● Work to be completed
Down to the last line, reproduce the records exactly.

● Items listed in a dataset
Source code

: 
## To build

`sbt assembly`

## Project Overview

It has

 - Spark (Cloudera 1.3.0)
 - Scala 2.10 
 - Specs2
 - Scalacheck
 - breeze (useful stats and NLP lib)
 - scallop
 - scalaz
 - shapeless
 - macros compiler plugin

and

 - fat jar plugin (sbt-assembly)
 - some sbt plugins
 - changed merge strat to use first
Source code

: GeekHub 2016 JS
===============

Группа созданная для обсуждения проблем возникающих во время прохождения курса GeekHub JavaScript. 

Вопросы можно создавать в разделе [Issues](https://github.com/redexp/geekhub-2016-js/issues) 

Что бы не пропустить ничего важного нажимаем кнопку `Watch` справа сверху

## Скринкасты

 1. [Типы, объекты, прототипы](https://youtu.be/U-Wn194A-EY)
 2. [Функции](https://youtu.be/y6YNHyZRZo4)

● Problem solution
Source code

: 
## To build

`sbt assembly`

## Project Overview

It has

 - Spark (Cloudera 1.3.0)
 - Scala 2.10 
 - Specs2
 - Scalacheck
 - breeze (useful stats and NLP lib)
 - scallop
 - scalaz
 - shapeless
 - macros compiler plugin

and

 - fat jar plugin (sbt-assembly)
 - some sbt plugins
 - changed merge strat to use first
Source code

: GeekHub 2016 JS
===============

Группа созданная для обсуждения проблем возникающих во время прохождения курса GeekHub JavaScript. 

Вопросы можно создавать в разделе [Issues](https://github.com/redexp/geekhub-2016-js/issues) 

Что бы не пропустить ничего важного нажимаем кнопку `Watch` справа сверху

## Скринкасты

 1. [Типы, объекты, прототипы](https://youtu.be/U-Wn194A-EY)
 2. [Функции](https://youtu.be/y6YNHyZRZo4)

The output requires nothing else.